The 5-set Venn diagram looks beautiful (and is apparently by Branko Grünbaum), but is a similar symmetric 4-set Venn diagram also possible? Can't find any such example on the internet
EDIT: apparently not, from Wikipedia: "David Wilson Henderson showed, in 1963, that the existence of an n-Venn diagram with n-fold rotational symmetry implied that n was a prime number."
I've had an inkling at various times to make a widget or app or something for players of Diplomacy [0] that uses this visualization to make it easier to see activity in all of your conversations at a glance / select who to talk to. It always ends up being more of a 'fun' idea than something that would actually be useful, though, because the 6-set Venn diagram is so much more difficult to visually parse than just a list of countries in a "To" line.
[0] when played with "white press", which is where players can send messages to another player / to multiple other players, and the source of the message is authenticated.
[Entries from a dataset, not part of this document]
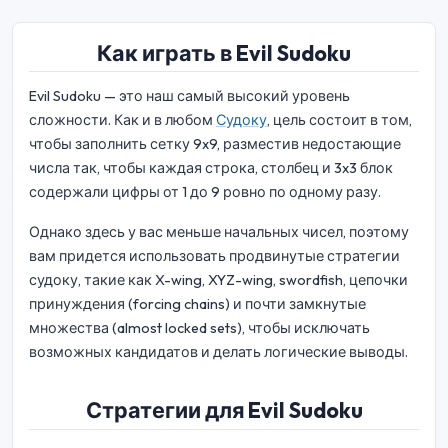
Как играть в Evil Sudoku
Evil Sudoku — это наш самый высокий уровень
сложности. Как и в любом
Судоку
, цель состоит в том,
чтобы заполнить сетку 9x9, разместив недостающие
числа так, чтобы каждая строка, столбец и 3x3 блок
содержали цифры от 1 до 9 ровно по одному разу.
Однако здесь у вас меньше начальных чисел, поэтому
вам придется использовать продвинутые стратегии
судоку, такие как X-wing, XYZ-wing, swordfish, цепочки
принуждения (forcing chains) и почти замкнутые
множества (almost locked sets), чтобы исключать
возможных кандидатов и делать логические выводы.
Стратегии для Evil Sudoku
This is in contrast to "gray press" where the source is / can be anonymous instead of authenticated and "black press" where the source can be spoofed.
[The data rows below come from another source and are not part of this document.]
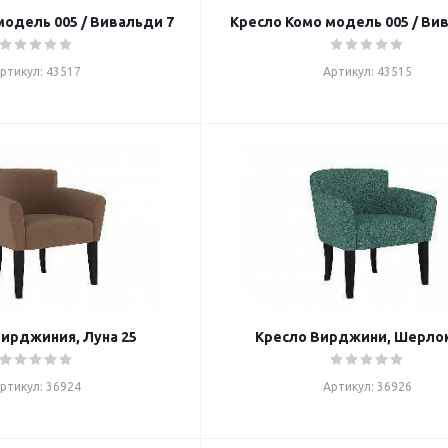
модель 005 / Вивальди 7
Кресло Комо модель 005 / Ви
ртикул: 43517
Артикул: 43515
ирджиния, Луна 25
Кресло Вирджини, Шерлок
ртикул: 36924
Артикул: 36926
This would almost certainly be more difficult, but I'd love if the diagram's relative sizes (optionally) accounted for the size of the sets' data – e.g. if set A and B have 2 items each with zero overlap, it would show two circles of equal size, completely apart from one another
I've used this before, it's a cool idea but it only sort of works. For most non-trivial examples, there will be still be a big discrepancy between the visual area of overlaps and the and the actual element count. Claiming that the graph is area-proportional might actually be more misleading if it's not actually accurate.
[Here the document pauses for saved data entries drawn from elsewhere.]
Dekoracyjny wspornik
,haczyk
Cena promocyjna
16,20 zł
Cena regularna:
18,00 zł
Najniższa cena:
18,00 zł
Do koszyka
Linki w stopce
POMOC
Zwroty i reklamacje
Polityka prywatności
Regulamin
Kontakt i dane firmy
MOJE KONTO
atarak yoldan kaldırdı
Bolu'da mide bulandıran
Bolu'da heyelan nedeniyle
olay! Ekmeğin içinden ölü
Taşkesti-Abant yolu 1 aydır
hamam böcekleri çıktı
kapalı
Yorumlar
To improve it, you'd need more ways to mutate the shapes to try to find a solution with less error. E.g. if the circles could be squashed into ellipses, that would probably help. Of course, some higher-order graphs can't be shown with convex shapes at all, so you'd ideally want to be able to pull and stretch areas as needed. It's a hard problem.
Wow, that 6-set visualization feels more asymmetric than 2,3,4,5. Is there an upper bound to the number of sets you can visualize in 2D, and how about 3D?
I was at ISMB [0] and BOSC [1] conferences earlier this month and Venn and Euler diagrams were all over the poster session. Not sure why, but biologists love them!
I wrote an implementation of Venn and Euler diagrams for the bioinformatics data visualization application Cytoscape many years ago [2]. Sigh, thick clients in Java haven't aged all that well.